Bindings now separate transport/state from display:

  • -showLogs enables live display of newly appended log_<job> and warning_<job> text while the job runs
  • -returnMeta returns the final parsed meta_<job> key/value payload to the caller
  • Python displays warnings in orange/yellow-ish ANSI text and errors in red before warning/exception propagation
  • MATLAB warnings are non-fatal again, while fatal errors still abort the call

The repository includes a small reporting-only utility algorithm, report_probe, for exercising this stack without running a full simulation. It is implemented by src/errorTest.cpp, registered in build/algosName.config, and supports:

  • -mode log: progress plus plain log lines, then success
  • -mode warning: progress, plain log lines, one warning event, then success
  • -mode error: progress, plain log lines, one warning event, a fatal error payload, then nonzero exit

The companion examples example/python/reporting_probe.py and example/matlab/reporting_probe.m are the intended smoke tests for interface-side warning/error/log rendering. Their error-path probe intentionally does not catch the fatal interface exception, so the default behavior matches ordinary caller expectations in Python and MATLAB. Users who want to recover from that failure path should add their own try/except or try/catch around the probe call.

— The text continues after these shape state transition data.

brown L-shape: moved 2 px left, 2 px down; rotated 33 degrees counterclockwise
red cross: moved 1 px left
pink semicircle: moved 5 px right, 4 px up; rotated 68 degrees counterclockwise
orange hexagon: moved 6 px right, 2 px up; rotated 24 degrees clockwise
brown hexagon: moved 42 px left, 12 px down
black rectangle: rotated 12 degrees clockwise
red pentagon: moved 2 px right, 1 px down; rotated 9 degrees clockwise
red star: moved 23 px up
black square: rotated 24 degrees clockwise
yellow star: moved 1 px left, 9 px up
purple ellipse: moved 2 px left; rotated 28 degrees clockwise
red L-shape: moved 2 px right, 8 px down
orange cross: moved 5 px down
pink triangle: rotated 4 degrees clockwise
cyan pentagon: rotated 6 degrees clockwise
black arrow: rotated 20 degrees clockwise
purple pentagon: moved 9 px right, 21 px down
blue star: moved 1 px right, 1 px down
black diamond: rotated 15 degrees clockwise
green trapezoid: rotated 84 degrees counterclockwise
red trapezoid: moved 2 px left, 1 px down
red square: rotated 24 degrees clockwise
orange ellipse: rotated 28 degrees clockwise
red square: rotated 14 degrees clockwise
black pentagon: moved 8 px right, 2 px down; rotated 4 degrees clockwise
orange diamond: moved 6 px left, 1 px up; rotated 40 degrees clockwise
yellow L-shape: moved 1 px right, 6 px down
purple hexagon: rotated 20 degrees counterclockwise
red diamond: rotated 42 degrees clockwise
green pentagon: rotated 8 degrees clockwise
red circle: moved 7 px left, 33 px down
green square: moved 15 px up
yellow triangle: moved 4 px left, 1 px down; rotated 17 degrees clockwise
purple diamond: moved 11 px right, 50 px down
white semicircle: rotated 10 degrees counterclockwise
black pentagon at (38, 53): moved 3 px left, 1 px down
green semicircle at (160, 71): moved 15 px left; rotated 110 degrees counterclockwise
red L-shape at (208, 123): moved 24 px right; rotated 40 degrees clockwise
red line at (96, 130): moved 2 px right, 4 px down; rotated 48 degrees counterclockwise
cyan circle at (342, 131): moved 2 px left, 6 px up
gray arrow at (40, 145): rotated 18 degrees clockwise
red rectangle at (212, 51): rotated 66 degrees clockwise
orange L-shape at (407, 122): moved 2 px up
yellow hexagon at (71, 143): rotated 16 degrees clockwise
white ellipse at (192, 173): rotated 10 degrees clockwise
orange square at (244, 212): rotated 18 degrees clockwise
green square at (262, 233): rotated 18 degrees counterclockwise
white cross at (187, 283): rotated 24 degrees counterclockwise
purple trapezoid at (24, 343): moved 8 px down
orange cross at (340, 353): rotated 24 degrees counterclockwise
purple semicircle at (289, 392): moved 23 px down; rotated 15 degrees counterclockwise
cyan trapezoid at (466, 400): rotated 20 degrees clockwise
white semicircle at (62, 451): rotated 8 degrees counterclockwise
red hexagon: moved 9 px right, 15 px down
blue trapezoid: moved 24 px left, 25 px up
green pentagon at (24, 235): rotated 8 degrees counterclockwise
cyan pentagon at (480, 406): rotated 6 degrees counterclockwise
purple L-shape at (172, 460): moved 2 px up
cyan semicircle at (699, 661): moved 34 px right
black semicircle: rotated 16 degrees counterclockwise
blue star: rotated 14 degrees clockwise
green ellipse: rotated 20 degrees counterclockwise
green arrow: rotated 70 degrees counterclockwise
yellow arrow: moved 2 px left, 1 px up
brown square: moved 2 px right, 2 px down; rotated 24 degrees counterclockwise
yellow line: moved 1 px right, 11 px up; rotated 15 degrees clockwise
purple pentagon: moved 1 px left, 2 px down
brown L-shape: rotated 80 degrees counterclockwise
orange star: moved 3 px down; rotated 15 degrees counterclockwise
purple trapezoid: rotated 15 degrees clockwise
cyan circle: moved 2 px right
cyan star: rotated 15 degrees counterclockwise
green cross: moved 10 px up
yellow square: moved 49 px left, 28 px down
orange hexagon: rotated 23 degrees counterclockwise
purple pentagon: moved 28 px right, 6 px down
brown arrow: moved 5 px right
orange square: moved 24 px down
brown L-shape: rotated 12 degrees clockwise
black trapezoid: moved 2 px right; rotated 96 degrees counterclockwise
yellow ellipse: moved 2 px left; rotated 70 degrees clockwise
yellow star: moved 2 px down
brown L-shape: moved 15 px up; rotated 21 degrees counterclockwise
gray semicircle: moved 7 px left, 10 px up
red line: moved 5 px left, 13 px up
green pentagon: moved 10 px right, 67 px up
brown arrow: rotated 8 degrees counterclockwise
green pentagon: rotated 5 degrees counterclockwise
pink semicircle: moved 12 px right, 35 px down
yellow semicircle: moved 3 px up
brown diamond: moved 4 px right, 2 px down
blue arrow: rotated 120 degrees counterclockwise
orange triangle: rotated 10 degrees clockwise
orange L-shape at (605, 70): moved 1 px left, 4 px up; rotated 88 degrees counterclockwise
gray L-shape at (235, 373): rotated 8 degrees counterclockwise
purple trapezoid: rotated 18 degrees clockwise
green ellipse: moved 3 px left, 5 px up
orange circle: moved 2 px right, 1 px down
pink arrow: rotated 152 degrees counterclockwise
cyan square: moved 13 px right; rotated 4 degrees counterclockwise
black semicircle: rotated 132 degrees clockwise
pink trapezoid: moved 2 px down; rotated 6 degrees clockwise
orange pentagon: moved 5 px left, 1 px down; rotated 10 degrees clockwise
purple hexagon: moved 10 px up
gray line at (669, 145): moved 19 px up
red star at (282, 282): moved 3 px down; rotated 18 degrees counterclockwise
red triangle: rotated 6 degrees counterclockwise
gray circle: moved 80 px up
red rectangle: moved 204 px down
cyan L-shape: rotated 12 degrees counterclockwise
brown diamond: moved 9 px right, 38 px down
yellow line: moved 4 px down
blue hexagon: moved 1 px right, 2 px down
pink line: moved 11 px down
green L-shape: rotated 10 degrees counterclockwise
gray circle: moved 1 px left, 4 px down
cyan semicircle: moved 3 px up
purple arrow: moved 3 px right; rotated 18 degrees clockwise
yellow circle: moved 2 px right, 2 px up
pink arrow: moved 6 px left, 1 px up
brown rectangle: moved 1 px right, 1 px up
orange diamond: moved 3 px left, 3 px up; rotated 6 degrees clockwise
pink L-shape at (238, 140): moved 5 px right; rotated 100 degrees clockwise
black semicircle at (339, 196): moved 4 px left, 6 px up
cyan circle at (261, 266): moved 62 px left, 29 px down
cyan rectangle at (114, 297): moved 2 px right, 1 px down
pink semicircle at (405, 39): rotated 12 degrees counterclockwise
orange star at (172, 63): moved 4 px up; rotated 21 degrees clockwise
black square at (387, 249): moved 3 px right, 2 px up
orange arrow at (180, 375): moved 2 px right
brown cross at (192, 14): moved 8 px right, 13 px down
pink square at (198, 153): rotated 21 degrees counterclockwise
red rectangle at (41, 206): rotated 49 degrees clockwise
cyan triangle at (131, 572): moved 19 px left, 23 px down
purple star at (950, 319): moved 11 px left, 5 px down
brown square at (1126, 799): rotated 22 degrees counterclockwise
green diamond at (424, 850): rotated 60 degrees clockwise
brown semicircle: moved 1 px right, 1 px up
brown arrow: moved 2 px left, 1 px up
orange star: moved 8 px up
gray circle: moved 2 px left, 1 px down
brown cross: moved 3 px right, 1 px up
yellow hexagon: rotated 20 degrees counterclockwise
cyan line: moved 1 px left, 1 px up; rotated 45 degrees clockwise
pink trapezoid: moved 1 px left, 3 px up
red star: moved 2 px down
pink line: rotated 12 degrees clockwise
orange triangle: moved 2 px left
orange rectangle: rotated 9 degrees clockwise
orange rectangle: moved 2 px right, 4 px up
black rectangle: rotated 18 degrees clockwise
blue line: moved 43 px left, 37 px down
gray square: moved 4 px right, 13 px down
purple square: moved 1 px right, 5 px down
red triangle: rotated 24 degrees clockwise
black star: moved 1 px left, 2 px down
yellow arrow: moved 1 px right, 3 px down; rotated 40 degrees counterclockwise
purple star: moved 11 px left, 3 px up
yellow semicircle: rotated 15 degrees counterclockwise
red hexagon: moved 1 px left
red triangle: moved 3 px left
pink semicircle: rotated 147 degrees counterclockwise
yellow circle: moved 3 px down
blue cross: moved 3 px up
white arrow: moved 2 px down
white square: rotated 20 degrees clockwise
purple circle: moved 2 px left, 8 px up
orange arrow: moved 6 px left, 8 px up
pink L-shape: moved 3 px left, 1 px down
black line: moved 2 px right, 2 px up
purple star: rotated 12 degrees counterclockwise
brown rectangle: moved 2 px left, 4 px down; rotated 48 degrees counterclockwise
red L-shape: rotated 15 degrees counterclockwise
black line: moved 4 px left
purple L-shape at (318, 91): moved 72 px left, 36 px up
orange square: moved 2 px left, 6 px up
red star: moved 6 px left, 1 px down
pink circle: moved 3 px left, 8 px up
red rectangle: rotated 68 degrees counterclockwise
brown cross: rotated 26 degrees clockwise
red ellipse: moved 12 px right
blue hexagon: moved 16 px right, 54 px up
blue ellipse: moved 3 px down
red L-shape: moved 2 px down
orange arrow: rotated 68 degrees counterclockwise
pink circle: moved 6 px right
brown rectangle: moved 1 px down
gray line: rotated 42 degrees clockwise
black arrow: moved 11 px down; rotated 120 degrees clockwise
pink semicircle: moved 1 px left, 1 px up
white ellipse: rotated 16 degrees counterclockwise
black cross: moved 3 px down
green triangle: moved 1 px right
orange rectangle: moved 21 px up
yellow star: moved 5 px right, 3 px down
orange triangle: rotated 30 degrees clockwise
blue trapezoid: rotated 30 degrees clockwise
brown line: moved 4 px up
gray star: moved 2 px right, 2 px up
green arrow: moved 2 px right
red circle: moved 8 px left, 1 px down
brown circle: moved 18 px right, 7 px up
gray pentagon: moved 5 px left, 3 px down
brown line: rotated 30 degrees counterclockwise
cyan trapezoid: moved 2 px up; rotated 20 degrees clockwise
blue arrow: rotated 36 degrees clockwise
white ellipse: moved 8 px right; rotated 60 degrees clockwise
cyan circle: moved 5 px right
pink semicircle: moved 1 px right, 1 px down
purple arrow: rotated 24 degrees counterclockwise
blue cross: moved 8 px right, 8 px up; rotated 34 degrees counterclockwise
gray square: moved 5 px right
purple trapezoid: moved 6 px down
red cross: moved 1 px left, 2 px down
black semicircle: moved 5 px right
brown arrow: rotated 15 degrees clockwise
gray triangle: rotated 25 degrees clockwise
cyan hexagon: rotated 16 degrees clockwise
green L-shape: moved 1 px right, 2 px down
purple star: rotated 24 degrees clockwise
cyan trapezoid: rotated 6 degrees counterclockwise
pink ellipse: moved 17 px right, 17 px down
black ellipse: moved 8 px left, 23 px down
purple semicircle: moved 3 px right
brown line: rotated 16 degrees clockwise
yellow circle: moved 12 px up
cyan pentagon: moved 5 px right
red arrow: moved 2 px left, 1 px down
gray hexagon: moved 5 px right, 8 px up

Algorithm logging conventions

The human-readable log is now expected to show both setup and effective behavior, not just raw argv. In practice this means:

  • successful image/grid loads should produce INPUT lines with the resolved source name, shape, variable count, encoding, and variable-type summary
  • resolved execution settings should produce PARAM lines after argument parsing and defaulting
  • emitted outputs should produce OUTPUT lines with the resolved artifact id and resulting shape

For -wPO, the current conventions are:

  • qs and native ds: log path_optimization=true|false because the flag is effective in vector simulation
  • snesim: logs path_optimization_requested=true|false so the request is visible in the operator log, even though the current scaffold does not expose the same effective mode as QS

QS deterministic search-pattern transforms

Native QS accepts deterministic CPU-only local search-pattern transforms:

  • -rmi supplies rotation per simulated node;
  • -smi supplies isotropic scale per simulated node.

Transforms map original QS template offsets into simulation-space lookup offsets before candidate matching. The training image is not transformed. QS reads already simulated values at transformed offsets, then passes those values to the existing matcher with the original TI/kernel offsets so kernel weights keep their original flat-index mapping. This preserves vector/full simulation behavior while allowing constant rotations or scales to turn or resize TI structures in the simulation.

Supported geometries are 2D and 3D only. 2D rotation maps use one channel containing radians in the XY plane. 3D rotation maps use four channels containing quaternion values in (qx, qy, qz, qw) order; invalid or near-zero node quaternions fall back to identity rotation. Scale maps use one channel; invalid node scale values fall back to identity scale.

The Python example example/python/qs_rotation_equivalence_2d.py checks the constant-rotation sign convention by comparing -rmi +pi/2 with clockwise and counter-clockwise rotated training images.